Question

Consider a star of mass $m_2$ kg revolving in a circular orbit around another star of mass $m_1$ kg with $m_1 >> m_2$. The heavier star slowly acquires mass from the lighter star at a constant rate of $\gamma$ kg/s. In this transfer process, there is no other loss of mass.
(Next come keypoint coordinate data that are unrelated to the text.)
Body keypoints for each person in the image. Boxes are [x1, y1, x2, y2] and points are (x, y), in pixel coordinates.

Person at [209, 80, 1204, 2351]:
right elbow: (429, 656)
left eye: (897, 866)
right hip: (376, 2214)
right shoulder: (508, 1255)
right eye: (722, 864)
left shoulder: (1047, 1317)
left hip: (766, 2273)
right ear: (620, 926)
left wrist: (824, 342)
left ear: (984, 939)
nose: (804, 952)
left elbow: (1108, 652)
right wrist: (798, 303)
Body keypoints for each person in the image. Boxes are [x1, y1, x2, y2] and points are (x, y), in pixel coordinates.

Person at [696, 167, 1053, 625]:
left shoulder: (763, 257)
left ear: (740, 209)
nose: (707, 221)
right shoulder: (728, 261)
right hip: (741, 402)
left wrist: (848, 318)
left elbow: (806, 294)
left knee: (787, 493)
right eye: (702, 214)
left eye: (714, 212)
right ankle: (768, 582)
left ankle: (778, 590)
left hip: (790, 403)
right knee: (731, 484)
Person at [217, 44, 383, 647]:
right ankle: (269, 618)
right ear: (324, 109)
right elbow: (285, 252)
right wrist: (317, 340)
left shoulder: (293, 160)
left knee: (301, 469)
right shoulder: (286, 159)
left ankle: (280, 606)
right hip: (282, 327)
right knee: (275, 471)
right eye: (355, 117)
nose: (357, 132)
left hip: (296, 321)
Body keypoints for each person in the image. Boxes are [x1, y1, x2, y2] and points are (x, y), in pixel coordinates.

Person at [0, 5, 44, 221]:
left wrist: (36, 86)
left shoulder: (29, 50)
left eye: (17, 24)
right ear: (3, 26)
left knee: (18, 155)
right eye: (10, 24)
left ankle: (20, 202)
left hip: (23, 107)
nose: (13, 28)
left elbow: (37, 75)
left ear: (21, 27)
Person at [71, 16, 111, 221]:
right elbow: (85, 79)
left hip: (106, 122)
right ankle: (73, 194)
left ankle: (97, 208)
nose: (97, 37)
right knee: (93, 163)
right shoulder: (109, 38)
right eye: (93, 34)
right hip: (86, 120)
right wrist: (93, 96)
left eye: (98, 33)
If the separation between the centers of the stars is $r$, then its relative rate of change $\frac{1}{r}\frac{dr}{dt}$ (in $s^{-1}$) is given by:

• A. $-\frac{3\gamma}{2m_2}$
• B. $-\frac{2\gamma}{m_2}$
• C. $-\frac{2\gamma}{m_1}$
• D. $-\frac{3\gamma}{2m_1}$

Answer 1

Answer: (B)

$-\frac{2\gamma}{m_2}$

Answer 2

Assume the question intends mass transfer from the heavier star ($m_1$) to the lighter star ($m_2$) at rate $\gamma$, so $\frac{dm_1}{dt} = -\gamma$ and $\frac{dm_2}{dt} = \gamma$. Assuming the angular momentum of the lighter star orbiting the heavier star $L = m_2 \sqrt{G m_1 r}$ is conserved, differentiate $L$ with respect to time and set to zero. This leads to $\frac{1}{r}\frac{dr}{dt} = \frac{\gamma}{m_1} - \frac{2\gamma}{m_2}$. Given $m_1 >> m_2$, the term $\frac{\gamma}{m_1}$ is negligible compared to $-\frac{2\gamma}{m_2}$, so $\frac{1}{r}\frac{dr}{dt} \approx -\frac{2\gamma}{m_2}$. This matches option (B). Alternatively, assuming conservation of total angular momentum $L_{tot} = \frac{m_1 m_2}{m_1 + m_2} \sqrt{G(m_1+m_2)r}$ for mass transfer from $m_1$ to $m_2$, we get $\frac{1}{r} \frac{dr}{dt} = 2\gamma \left(\frac{1}{m_1} - \frac{1}{m_2}\right)$, which simplifies to $-\frac{2\gamma}{m_2}$ for $m_1 >> m_2$.